The president of the Independent Authority for Fiscal Responsibility (AIReF) today closed the workshop given by the Association of Economic Information Journalists (APIE) and AIReF on database access and management in which she reaffirmed AIReF’s commitment to information transparency and access to data. The workshop, organised at AIReF’s headquarters, was opened by the economic journalist Juande Portillo, a member of APIE, and was also attended by the directors of three of AIReF’s four divisions: Budget Analysis, Economic Analysis and Public Expenditure Assessment.
During the closing ceremony, Cristina Herrero considered it a great initiative to hold this type of workshop to promote analysis based on objective data, with transparency and rigour. This work, according to the president, also includes journalists, who have the enormous responsibility of reporting on complex economic matters. The president welcomed the fact that other institutions such as the Bank of Spain had taken part in these workshops and hoped that the initiative would be extended to other public bodies. “At AIReF we have always been committed to transparency, a guiding principle of our institution along with independence and accountability,” she said.

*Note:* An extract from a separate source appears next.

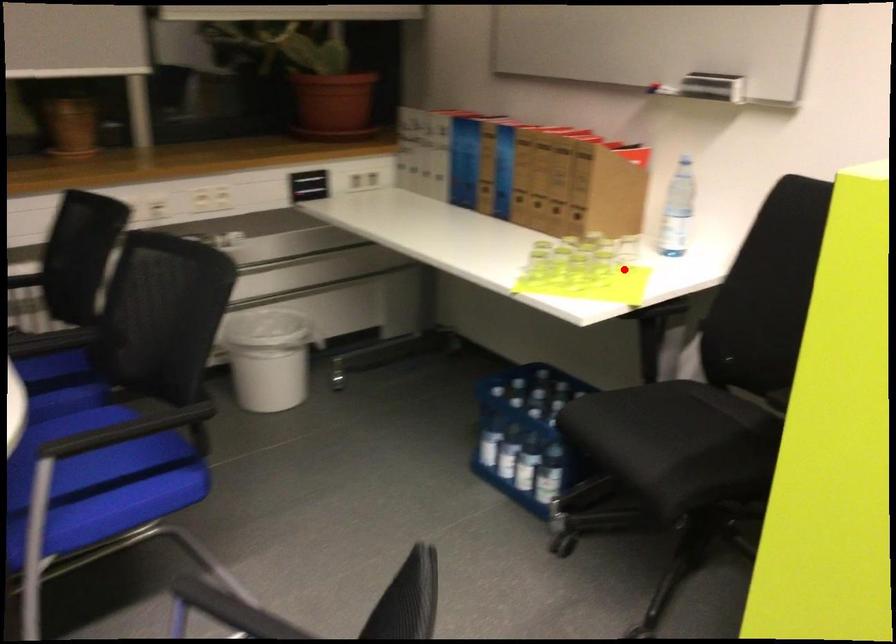
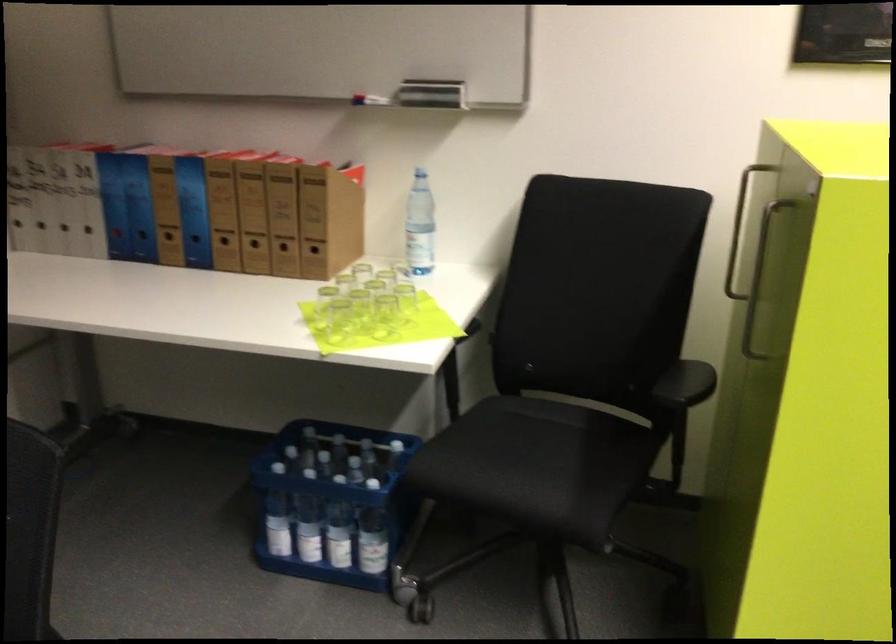
In the second image, find the point that corresponds to the highlighted location in the first image.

Despite the progress made in recent years, Cristina Herrero considered it necessary to raise the standard of transparency in the public sector. AIReF has promoted progress internally, demanding the highest standards of transparency from itself, and has opened up the debate on access to information in the public sector, where there are still major challenges to be met.
Internally, transparency has become an increasingly important part of the institution’s activity, expanding the information published on the website and the tools available to users. For example, all publications are accompanied by an Excel file with the data from the reports, graphs and tables and all the methodologies are published. AIReF also publishes its full economic and fiscal scenario, with medium-term forecasts, which it updates twice a year. It also carries out a self-assessment exercise of its forecasts.
AIReF has also developed tools that allow quick and easy access to large databases, such as the Regional and Local Government Observatories, the Observatory of assessment findings and proposals and the Observatory of the recommendations we make in the reports, currently under way. The institution has other tools such as the Debt Observatory, the MIPred real-time GDP forecast, the estimate by Autonomous Regions (Metcap), the conjuncture monitor and the stability target monitoring sheet.
The Long-term Sustainability Opinion is the best example of AIReF’s commitment to transparency. The Opinion itself has been published, a supporting Excel has been prepared and will be uploaded later this week, along with four supporting technical documents and an interactive Observatory in which different scenarios can be simulated.
Externally, AIReF, after almost ten years in existence, now has more or less guaranteed access to information, after a rough start when the institution was perceived as a threat. However, certain problems and areas for improvement are still detected. That is why AIReF published an Opinion on access to administrative data in October 2020 in which it called for a national strategy in this regard. At present, although progress has not been made fast enough on this strategy, there are important recent public initiatives. For example, AIReF has just signed an agreement with several entities for the transfer of data as part of the study on financial instruments to support internationalisation in the third phase of the Spending Review. AIReF has also resorted on numerous occasions to the signing of Memorandums of Understanding (MoUs), although it has not managed to sign MoUs with the Ministry of Economy or the Ministry of Finance, despite insistence. Neither have agreements been signed with the autonomous communities for the Minimum Income Scheme assessments.
The director of the Budget Analysis Division, Ignacio Fernández-Huertas, explained the use of fiscal databases and presented various AIReF tools, such as the Regional and Local Government Observatories and the stability target monitoring sheets. The director of the Public Expenditure Evaluation Division, José María Casado, presented the Observatory of evaluation findings and proposals, while the director of the Economic Analysis Division, Esther Gordo, explained the use of databases for economic analysis and forecasting and presented the institution’s long-term sustainability simulator.